The nurse is caring for a client in the intensive care unit (ICU) following a near-drowning event in saltwater. The client is restless, lethargic, and demonstrating tremors. Additional assessment findings include swollen and dry tongue, flushed skin, and peripheral edema. The nurse anticipates that the client's serum sodium value would be A. 145 mEq/L (145 mmol/L) B. 135 mEq/L (135 mmol/L) C. 125 mEq/L (125 mmol/L) D. 155 mEq/L (155 mmol/L)

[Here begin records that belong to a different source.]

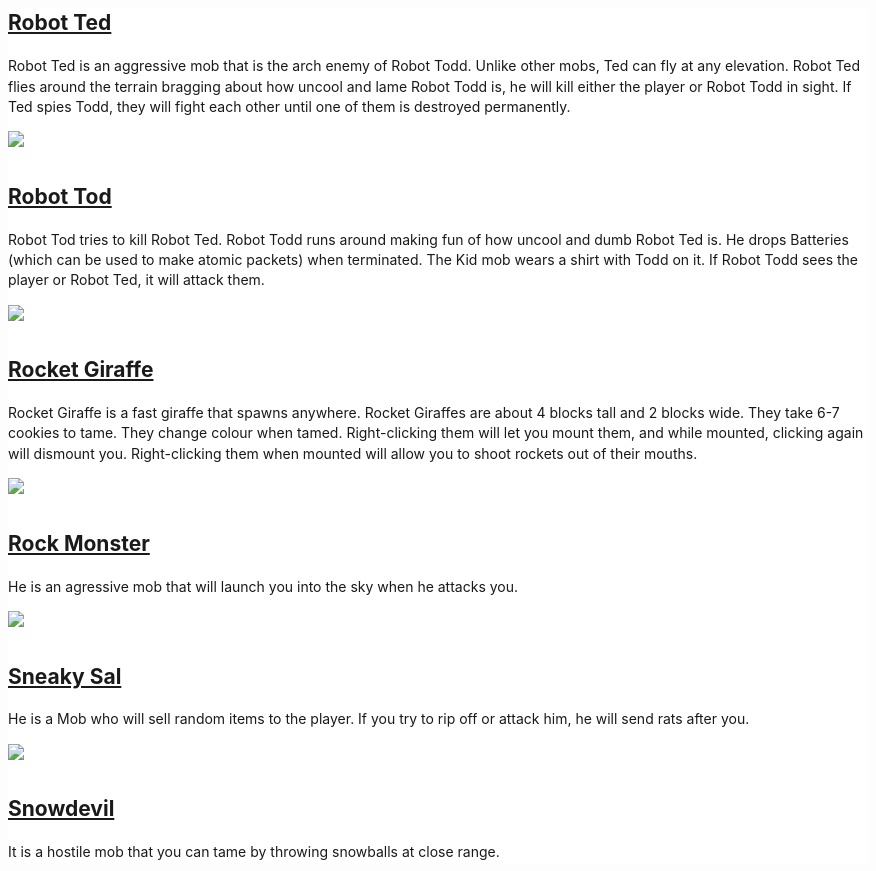 ## [Robot Ted](http://morecreepsandweirdos.wikia.com/wiki/Robot_Ted)
Robot Ted is an aggressive mob that is the arch enemy of Robot Todd.
Unlike other mobs, Ted can fly at any elevation. Robot Ted flies around
the terrain bragging about how uncool and lame Robot Todd is, he will
kill either the player or Robot Todd in sight. If Ted spies Todd, they
will fight each other until one of them is destroyed permanently.

<img src="http://imgur.com/ac7Ec7e.png" width="150">

## [Robot Tod](http://morecreepsandweirdos.wikia.com/wiki/Robot_Todd)
Robot Tod tries to kill Robot Ted. Robot Todd runs around making fun of
how uncool and dumb Robot Ted is. He drops Batteries (which can be used
to make atomic packets) when terminated. The Kid mob wears a shirt with
Todd on it. If Robot Todd sees the player or Robot Ted, it will attack
them.

<img src="http://imgur.com/QGtnU4q.png" width="150">

## [Rocket Giraffe](http://morecreepsandweirdos.wikia.com/wiki/Rocket_Giraffe)
Rocket Giraffe is a fast giraffe that spawns anywhere. Rocket Giraffes
are about 4 blocks tall and 2 blocks wide. They take 6-7 cookies to
tame. They change colour when tamed. Right-clicking them will let you
mount them, and while mounted, clicking again will dismount you.
Right-clicking them when mounted will allow you to shoot rockets out of
their mouths.

<img src="http://imgur.com/Jgq8PMH.png" width="150">

## [Rock Monster](http://morecreepsandweirdos.wikia.com/wiki/Rock_Monster)
He is an agressive mob that will launch you into the sky when he attacks
you.

<img src="http://imgur.com/aXJM1yB.png" width="150">

## [Sneaky Sal](http://morecreepsandweirdos.wikia.com/wiki/Sneaky_Sal)
He is a Mob who will sell random items to the player. If you try to rip
off or attack him, he will send rats after you.

<img src="http://imgur.com/2VIidLk.png" width="150">

## [Snowdevil](http://morecreepsandweirdos.wikia.com/wiki/SnowDevil)
It is a hostile mob that you can tame by throwing snowballs at close
range.

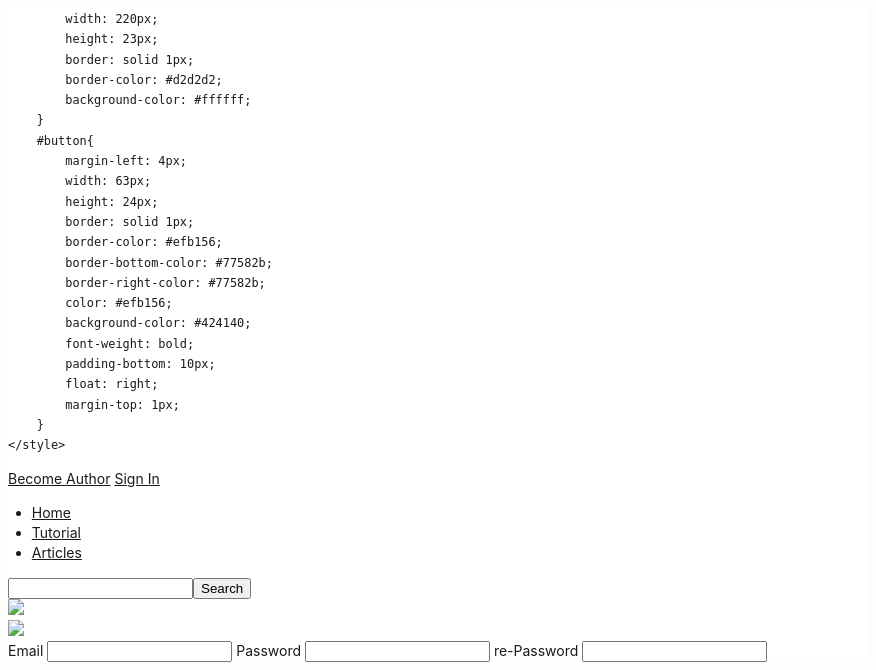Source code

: 			width: 220px;
			height: 23px;
			border: solid 1px;
			border-color: #d2d2d2;
			background-color: #ffffff;
		}
		#button{
			margin-left: 4px;
			width: 63px;
			height: 24px;
			border: solid 1px;
			border-color: #efb156;
			border-bottom-color: #77582b;
			border-right-color: #77582b;
			color: #efb156;
			background-color: #424140;
			font-weight: bold;
			padding-bottom: 10px;
			float: right;
			margin-top: 1px;
		}
	</style>
</head>
<body>
	<div id="container">
	<div id="header">
    	<div id="box_one"></div>
        <a href="" id="author">Become Author</a>
        <a href="" id="in">Sign In</a>
    </div>
    <div id="menu">
    	<nav>
            <ul>
                <li><a href="">Home</a></li>
                <li><a href="">Tutorial</a></li>
                <li><a href="">Articles</a></li>
            </ul>
        </nav>
        <div id="search">
        	<input type="text" id="cari"/><input type="button" value="Search" id="button"/>
        </div>
    </div>
    <div id="read">
    	<img src="readThis-ribbon.png"/>
    </div>
    <div id="up">
    	<img src="signUp-ribbon.png"/>
        <div id="box_two"></div>
        <form>
        <div id="form">
            <label>
            	<span>Email</span>
                <input type="text" class="input_text"/>
            </label>
            <label>
            	<span>Password</span>
                <input type="text" class="input_text"/>
            </label>
            <label>
            	<span>re-Password</span>
                <input type="text" class="input_text"/>
            </label>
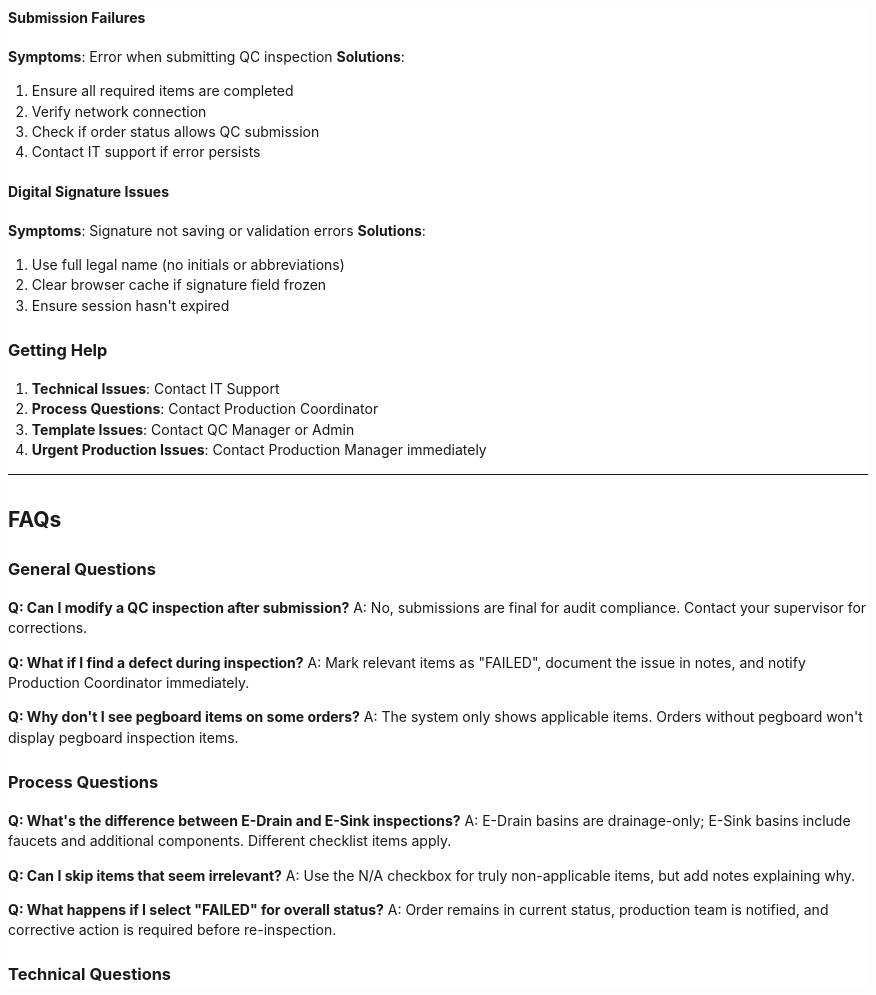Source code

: #### Submission Failures
**Symptoms**: Error when submitting QC inspection
**Solutions**:
1. Ensure all required items are completed
2. Verify network connection
3. Check if order status allows QC submission
4. Contact IT support if error persists

#### Digital Signature Issues
**Symptoms**: Signature not saving or validation errors
**Solutions**:
1. Use full legal name (no initials or abbreviations)
2. Clear browser cache if signature field frozen
3. Ensure session hasn't expired

### Getting Help

1. **Technical Issues**: Contact IT Support
2. **Process Questions**: Contact Production Coordinator
3. **Template Issues**: Contact QC Manager or Admin
4. **Urgent Production Issues**: Contact Production Manager immediately

---

## FAQs

### General Questions

**Q: Can I modify a QC inspection after submission?**
A: No, submissions are final for audit compliance. Contact your supervisor for corrections.

**Q: What if I find a defect during inspection?**
A: Mark relevant items as "FAILED", document the issue in notes, and notify Production Coordinator immediately.

**Q: Why don't I see pegboard items on some orders?**
A: The system only shows applicable items. Orders without pegboard won't display pegboard inspection items.

### Process Questions

**Q: What's the difference between E-Drain and E-Sink inspections?**
A: E-Drain basins are drainage-only; E-Sink basins include faucets and additional components. Different checklist items apply.

**Q: Can I skip items that seem irrelevant?**
A: Use the N/A checkbox for truly non-applicable items, but add notes explaining why.

**Q: What happens if I select "FAILED" for overall status?**
A: Order remains in current status, production team is notified, and corrective action is required before re-inspection.

### Technical Questions
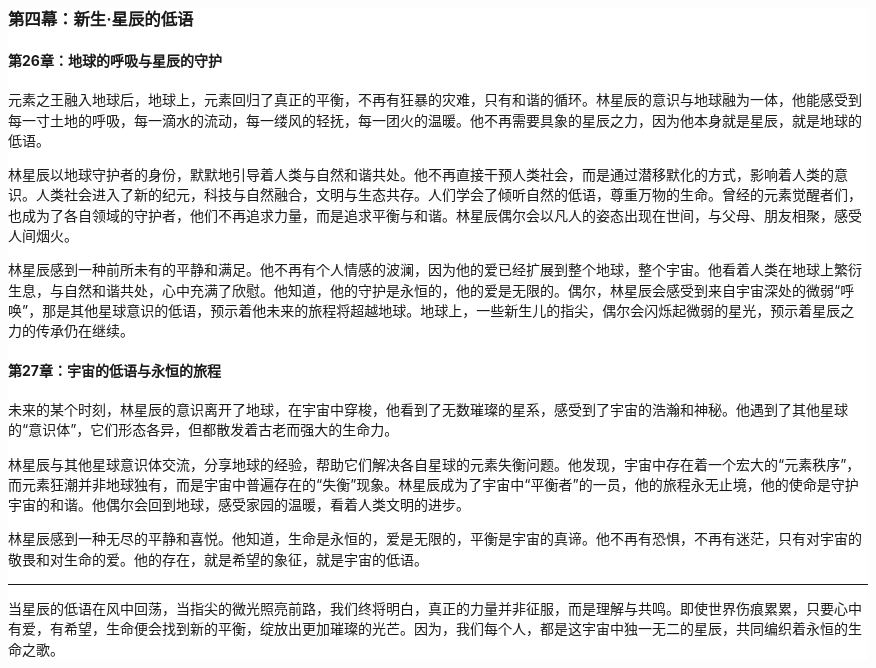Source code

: 
### **第四幕：新生·星辰的低语**

#### **第26章：地球的呼吸与星辰的守护**

元素之王融入地球后，地球上，元素回归了真正的平衡，不再有狂暴的灾难，只有和谐的循环。林星辰的意识与地球融为一体，他能感受到每一寸土地的呼吸，每一滴水的流动，每一缕风的轻抚，每一团火的温暖。他不再需要具象的星辰之力，因为他本身就是星辰，就是地球的低语。

林星辰以地球守护者的身份，默默地引导着人类与自然和谐共处。他不再直接干预人类社会，而是通过潜移默化的方式，影响着人类的意识。人类社会进入了新的纪元，科技与自然融合，文明与生态共存。人们学会了倾听自然的低语，尊重万物的生命。曾经的元素觉醒者们，也成为了各自领域的守护者，他们不再追求力量，而是追求平衡与和谐。林星辰偶尔会以凡人的姿态出现在世间，与父母、朋友相聚，感受人间烟火。

林星辰感到一种前所未有的平静和满足。他不再有个人情感的波澜，因为他的爱已经扩展到整个地球，整个宇宙。他看着人类在地球上繁衍生息，与自然和谐共处，心中充满了欣慰。他知道，他的守护是永恒的，他的爱是无限的。偶尔，林星辰会感受到来自宇宙深处的微弱“呼唤”，那是其他星球意识的低语，预示着他未来的旅程将超越地球。地球上，一些新生儿的指尖，偶尔会闪烁起微弱的星光，预示着星辰之力的传承仍在继续。

#### **第27章：宇宙的低语与永恒的旅程**

未来的某个时刻，林星辰的意识离开了地球，在宇宙中穿梭，他看到了无数璀璨的星系，感受到了宇宙的浩瀚和神秘。他遇到了其他星球的“意识体”，它们形态各异，但都散发着古老而强大的生命力。

林星辰与其他星球意识体交流，分享地球的经验，帮助它们解决各自星球的元素失衡问题。他发现，宇宙中存在着一个宏大的“元素秩序”，而元素狂潮并非地球独有，而是宇宙中普遍存在的“失衡”现象。林星辰成为了宇宙中“平衡者”的一员，他的旅程永无止境，他的使命是守护宇宙的和谐。他偶尔会回到地球，感受家园的温暖，看着人类文明的进步。

林星辰感到一种无尽的平静和喜悦。他知道，生命是永恒的，爱是无限的，平衡是宇宙的真谛。他不再有恐惧，不再有迷茫，只有对宇宙的敬畏和对生命的爱。他的存在，就是希望的象征，就是宇宙的低语。

---

当星辰的低语在风中回荡，当指尖的微光照亮前路，我们终将明白，真正的力量并非征服，而是理解与共鸣。即使世界伤痕累累，只要心中有爱，有希望，生命便会找到新的平衡，绽放出更加璀璨的光芒。因为，我们每个人，都是这宇宙中独一无二的星辰，共同编织着永恒的生命之歌。
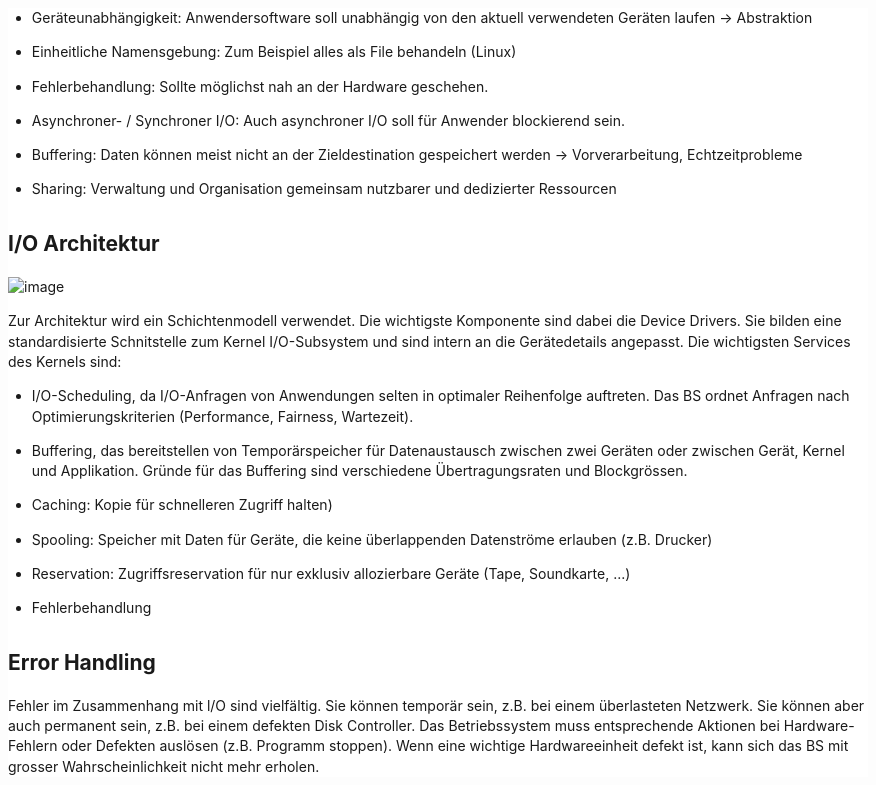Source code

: - Geräteunabhängigkeit: Anwendersoftware soll unabhängig von den aktuell
  verwendeten Geräten laufen $\rightarrow$ Abstraktion

- Einheitliche Namensgebung: Zum Beispiel alles als File behandeln
  (Linux)

- Fehlerbehandlung: Sollte möglichst nah an der Hardware geschehen.

- Asynchroner- / Synchroner I/O: Auch asynchroner I/O soll für Anwender
  blockierend sein.

- Buffering: Daten können meist nicht an der Zieldestination gespeichert
  werden $\rightarrow$ Vorverarbeitung, Echtzeitprobleme

- Sharing: Verwaltung und Organisation gemeinsam nutzbarer und
  dedizierter Ressourcen

## I/O Architektur

<div class="center">

<img src="/summaries/BSY/img/2023_05_31_9bd9f8992b69b04f3491g-28.jpg" alt="image" />

</div>

Zur Architektur wird ein Schichtenmodell verwendet. Die wichtigste
Komponente sind dabei die Device Drivers. Sie bilden eine
standardisierte Schnitstelle zum Kernel I/O-Subsystem und sind intern an
die Gerätedetails angepasst. Die wichtigsten Services des Kernels sind:

- I/O-Scheduling, da I/O-Anfragen von Anwendungen selten in optimaler
  Reihenfolge auftreten. Das BS ordnet Anfragen nach
  Optimierungskriterien (Performance, Fairness, Wartezeit).

- Buffering, das bereitstellen von Temporärspeicher für Datenaustausch
  zwischen zwei Geräten oder zwischen Gerät, Kernel und Applikation.
  Gründe für das Buffering sind verschiedene Übertragungsraten und
  Blockgrössen.

- Caching: Kopie für schnelleren Zugriff halten)

- Spooling: Speicher mit Daten für Geräte, die keine überlappenden
  Datenströme erlauben (z.B. Drucker)

- Reservation: Zugriffsreservation für nur exklusiv allozierbare Geräte
  (Tape, Soundkarte, ...)

- Fehlerbehandlung

## Error Handling

Fehler im Zusammenhang mit l/O sind vielfältig. Sie können temporär
sein, z.B. bei einem überlasteten Netzwerk. Sie können aber auch
permanent sein, z.B. bei einem defekten Disk Controller. Das
Betriebssystem muss entsprechende Aktionen bei Hardware-Fehlern oder
Defekten auslösen (z.B. Programm stoppen). Wenn eine wichtige
Hardwareeinheit defekt ist, kann sich das BS mit grosser
Wahrscheinlichkeit nicht mehr erholen.
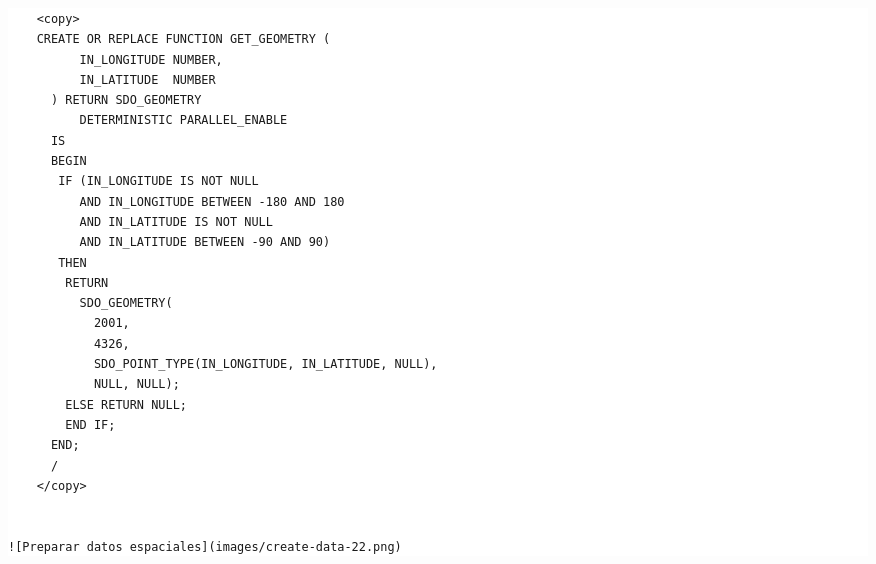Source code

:         <copy>
        CREATE OR REPLACE FUNCTION GET_GEOMETRY (
              IN_LONGITUDE NUMBER,
              IN_LATITUDE  NUMBER
          ) RETURN SDO_GEOMETRY
              DETERMINISTIC PARALLEL_ENABLE
          IS
          BEGIN
           IF (IN_LONGITUDE IS NOT NULL 
              AND IN_LONGITUDE BETWEEN -180 AND 180
              AND IN_LATITUDE IS NOT NULL 
              AND IN_LATITUDE BETWEEN -90 AND 90)
           THEN
            RETURN 
              SDO_GEOMETRY(
                2001, 
                4326, 
                SDO_POINT_TYPE(IN_LONGITUDE, IN_LATITUDE, NULL), 
                NULL, NULL);
            ELSE RETURN NULL;
            END IF;
          END;
          /
        </copy>
        
    
    ![Preparar datos espaciales](images/create-data-22.png)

D. The client is experiencing signs and symptoms (S/S) of hypernatremia. Hypernatremia is a serum sodium concentration >145 mEq/L (>145 mmol/L). A cause of hypernatremia is near drowning in seawater (which contains a sodium concentration of approximately 500 mEq/L). S/S of hypernatremia include thirst, elevated body temperature, swollen and dry tongue and sticky mucous membranes, hallucinations, lethargy, restlessness, irritability, simple partial or tonic-clonic seizures, pulmonary edema, hyperreflexia, twitching, nausea, vomiting, anorexia, elevated pulse, and elevated blood pressure.

When a client is in the compensatory stage of shock, which symptom occurs? A. Respiratory acidosis B. Urine output of 45 mL/hr C. Bradycardia D. Tachycardia

D. The compensatory stage of shock encompasses a normal BP, tachycardia, decreased urinary output, confusion, and respiratory alkalosis.